PROBLEMS AND TASKS
1. Answer these questions from the notebook page on ordered_yaml:
(a) Which Loader and Dumper does the function first try to import, and what does it use if those are unavailable?
(b) Into what does dict_constructor tell the YAML loader to deserialize a mapping node?
(c) According to its comment, what does the yaml import provide?
2. Turn the part of the records that opens with the line containing "profit cu sediul în Atlanta, au realizat un" and closes with the line containing "inofensive, dar care" into a Markdown table. Use the columns Number and Record line, with one row per line numbered from 1, and leave out any blank lines.

PAGE TEXT

------------------------------------------------------------

In [5]:
import os  # Provides a way of using operating system-dependent functionality like reading or writing to the file system.
import os.path as osp  # Provides functions for manipulating file paths in a way that is compatible with the operating system.
from collections import OrderedDict  # Provides a dictionary subclass that maintains the order of keys as they are added.

import yaml  # Provides functionality to parse and emit YAML, a human-readable data serialization standard.

Function: ordered_yaml

Purpose:
The ordered_yaml function is designed to support the use of OrderedDict when loading and dumping YAML data. This ensures that the order of keys in the YAML file is preserved when it is read into a Python dictionary and when it is written back to a YAML file.

Functionality:
Imports: Attempts to import the C-based Loader and Dumper for performance. If unavailable, it falls back to the pure Python versions.

Custom Representer and Constructor:
dict_representer: A custom representer function that tells the YAML dumper how to serialize an OrderedDict by iterating over its items.

dict_constructor: A custom constructor function that tells the YAML loader how to deserialize a mapping node into an OrderedDict.
Integration with YAML:
Registers the custom representer and constructor with the Dumper and Loader, respectively, to handle OrderedDict objects.
Returns: The function returns the customized Loader and Dumper that can be used to load and dump YAML data while preserving key order.

In [14]:
def ordered_yaml():
    """Support OrderedDict for yaml.

    Returns:
        yaml Loader and Dumper.
    """

------------------------------------------------------------

Saved entries:
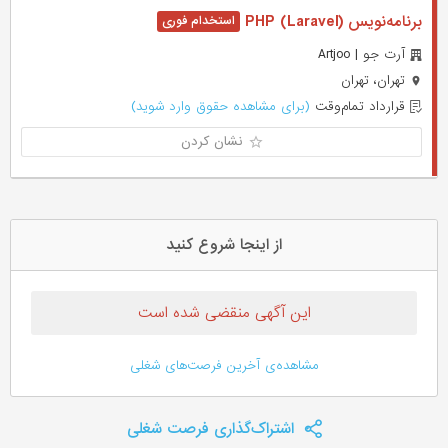
برنامه‌نویس PHP (Laravel)
آرت جو | Artjoo
تهران، تهران
قرارداد تمام‌وقت
(برای مشاهده حقوق وارد شوید)
نشان کردن
از اینجا شروع کنید
این آگهی منقضی شده است
مشاهده‌ی آخرین فرصت‌های شغلی
اشتراک‌گذاری فرصت شغلی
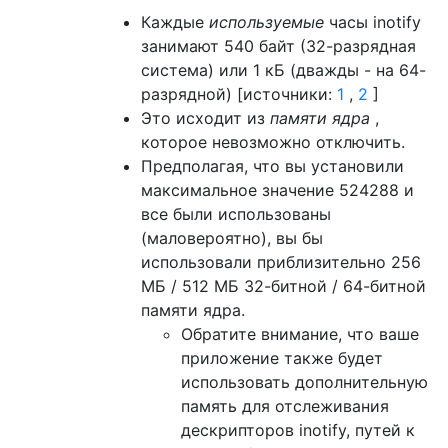
Каждые
используемые
часы inotify
занимают 540 байт (32-разрядная
система) или 1 кБ (дважды - на 64-
разрядной) [источники:
1
,
2
]
Это исходит из
памяти ядра
,
которое невозможно отключить.
Предполагая, что вы установили
максимальное значение 524288 и
все были использованы
(маловероятно), вы бы
использовали приблизительно 256
МБ / 512 МБ 32-битной / 64-битной
памяти ядра.
Обратите внимание, что ваше
приложение также будет
использовать дополнительную
память для отслеживания
дескрипторов inotify, путей к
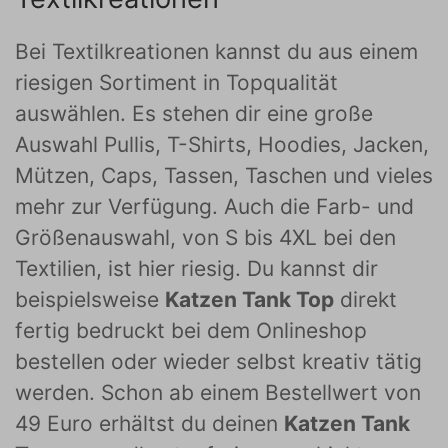
Bei Textilkreationen kannst du aus einem
riesigen Sortiment in Topqualität
auswählen. Es stehen dir eine große
Auswahl Pullis, T-Shirts, Hoodies, Jacken,
Mützen, Caps, Tassen, Taschen und vieles
mehr zur Verfügung. Auch die Farb- und
Größenauswahl, von S bis 4XL bei den
Textilien, ist hier riesig. Du kannst dir
beispielsweise
Katzen Tank Top
direkt
fertig bedruckt bei dem Onlineshop
bestellen oder wieder selbst kreativ tätig
werden. Schon ab einem Bestellwert von
49 Euro erhältst du deinen
Katzen Tank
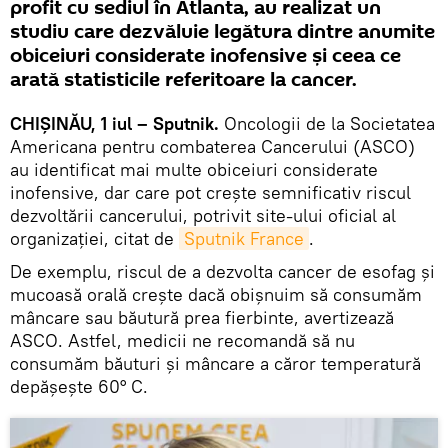
profit cu sediul în Atlanta, au realizat un
studiu care dezvăluie legătura dintre anumite
obiceiuri considerate inofensive şi ceea ce
arată statisticile referitoare la cancer.
CHIȘINĂU, 1 iul – Sputnik.
Oncologii de la Societatea
Americana pentru combaterea Cancerului (ASCO)
au identificat mai multe obiceiuri considerate
inofensive, dar care pot creşte semnificativ riscul
dezvoltării cancerului, potrivit site-ului oficial al
organizaţiei, citat de
Sputnik France
.
De exemplu, riscul de a dezvolta cancer de esofag şi
mucoasă orală creşte dacă obişnuim să consumăm
mâncare sau băutură prea fierbinte, avertizează
ASCO. Astfel, medicii ne recomandă să nu
consumăm băuturi și mâncare a căror temperatură
depășește 60° C.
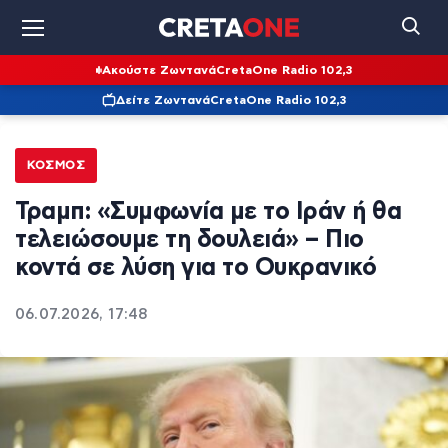
Ακούστε Ζωντανά
CretaOne Radio 102,3
Δείτε Ζωντανά
CretaOne Radio 102,3
ΚΌΣΜΟΣ
Τραμπ: «Συμφωνία με το Ιράν ή θα
τελειώσουμε τη δουλειά» – Πιο
κοντά σε λύση για το Ουκρανικό
06.07.2026, 17:48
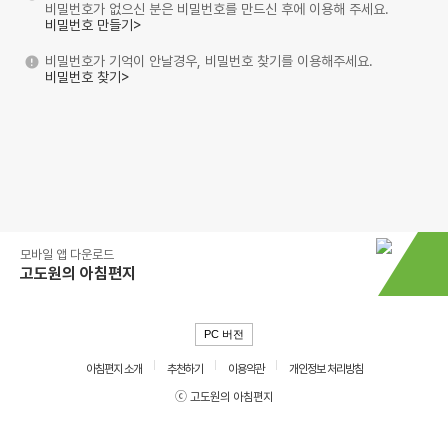
비밀번호가 없으신 분은 비밀번호를 만드신 후에 이용해 주세요.
비밀번호 만들기>
비밀번호가 기억이 안날경우, 비밀번호 찾기를 이용해주세요.
비밀번호 찾기>
모바일 앱 다운로드
고도원의 아침편지
PC 버전
아침편지 소개
추천하기
이용약관
개인정보 처리방침
ⓒ 고도원의 아침편지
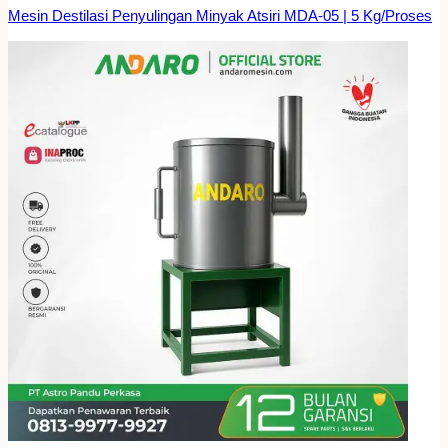
Mesin Destilasi Penyulingan Minyak Atsiri MDA-05 | 5 Kg/Proses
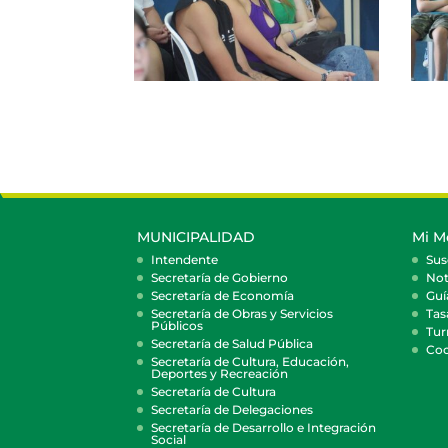
MUNICIPALIDAD
Mi M
Intendente
Sus
Secretaría de Gobierno
Not
Secretaría de Economía
Guí
Secretaría de Obras y Servicios
Tas
Públicos
Tur
Secretaría de Salud Pública
Coc
Secretaría de Cultura, Educación,
Deportes y Recreación
Secretaría de Cultura
Secretaría de Delegaciones
Secretaría de Desarrollo e Integración
Social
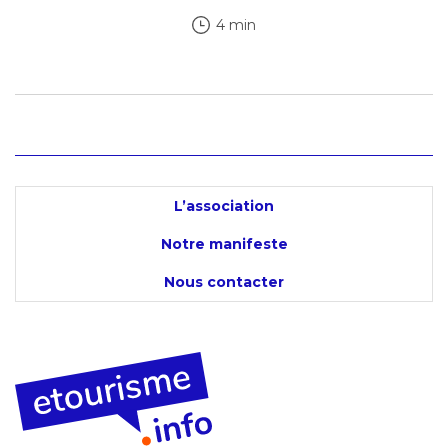
4 min
L’association
Notre manifeste
Nous contacter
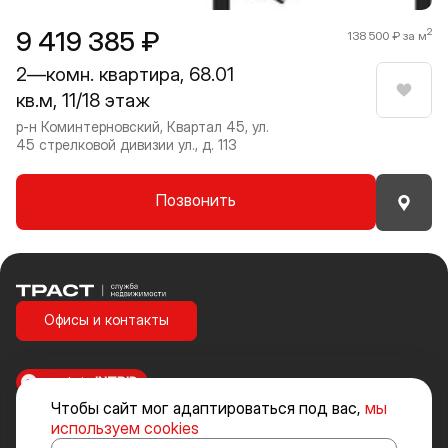
9 419 385 ₽
2
138 500 ₽ за м
2—комн. квартира, 68.01
кв.м, 11/18 этаж
Нрави
р-н Коминтерновский, Квартал 45, ул.
45 стрелковой дивизии ул., д. 113
Позвонить
Траст | Служба недвижимости
Офисы и контакты
made in
INTRID
Чтобы сайт мог адаптироваться под вас,
мы
Стоимость объектов недвижимости и иных товаров и услуг, не
используем cookies
включенных в «Прайс-лист» носит исключительно информационный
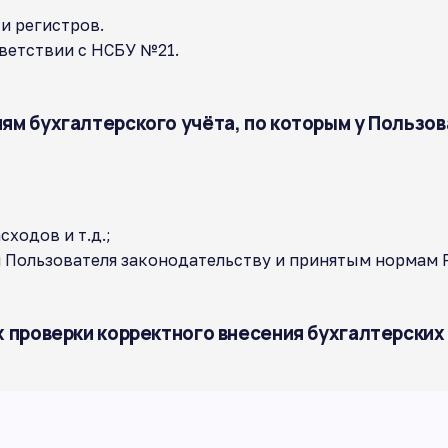
и регистров.
ветствии с НСБУ №21.
ям бухгалтерского учёта, по которым у Пользов
сходов и т.д.;
 Пользователя законодательству и принятым нормам Р
х проверки корректного внесения бухгалтерских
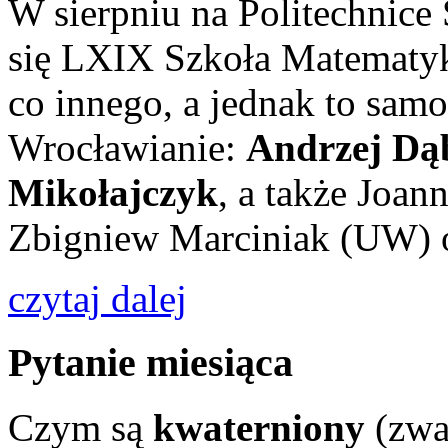
W sierpniu na Politechnice
się LXIX Szkoła Matematyk
co innego, a jednak to sam
Wrocławianie:
Andrzej Dą
Mikołajczyk
, a także Joan
Zbigniew Marciniak (UW) o
czytaj dalej
Pytanie miesiąca
Czym są
kwaterniony
(zwa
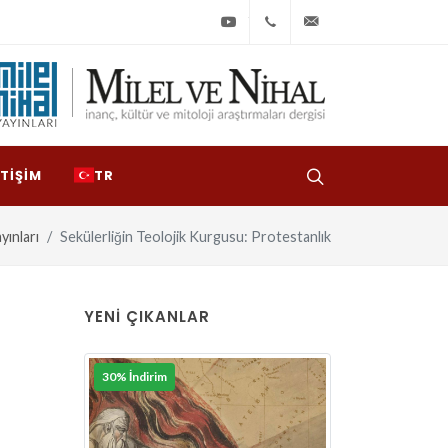
Youtube
+90
bilgi@milelvenihal
(212)
533
97
ETIŞIM
TR
31
yınları
Sekülerliğin Teolojik Kurgusu: Protestanlık
:
YENI ÇIKANLAR
30% İndirim
30% İndirim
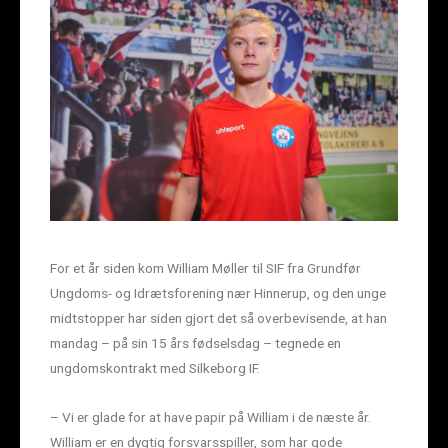
For et år siden kom William Møller til SIF fra Grundfør
Ungdoms- og Idrætsforening nær Hinnerup, og den unge
midtstopper har siden gjort det så overbevisende, at han
mandag – på sin 15 års fødselsdag – tegnede en
ungdomskontrakt med Silkeborg IF.
– Vi er glade for at have papir på William i de næste år.
William er en dygtig forsvarsspiller, som har gode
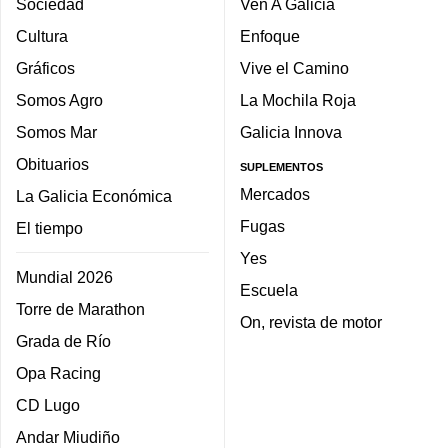
Sociedad
Ven A Galicia
Cultura
Enfoque
Gráficos
Vive el Camino
Somos Agro
La Mochila Roja
Somos Mar
Galicia Innova
Obituarios
SUPLEMENTOS
Mercados
La Galicia Económica
Fugas
El tiempo
Yes
Mundial 2026
Escuela
Torre de Marathon
On, revista de motor
Grada de Río
Opa Racing
CD Lugo
Andar Miudiño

------------------------------------------------------------

ANSWERS
1.
(a) It first tries the C-based Loader and Dumper. If they are unavailable, it falls back to the pure Python versions.
(b) An OrderedDict.
(c) Functionality to parse and emit YAML, a human-readable data serialization standard.

2.
| Number | Record line |
|---|---|
| 1 | profit cu sediul în Atlanta, au realizat un |
| 2 | studiu care dezvăluie legătura dintre anumite |
| 3 | obiceiuri considerate inofensive şi ceea ce |
| 4 | arată statisticile referitoare la cancer. |
| 5 | CHIȘINĂU, 1 iul – Sputnik. |
| 6 | Oncologii de la Societatea |
| 7 | Americana pentru combaterea Cancerului (ASCO) |
| 8 | au identificat mai multe obiceiuri considerate |
| 9 | inofensive, dar care pot creşte semnificativ riscul |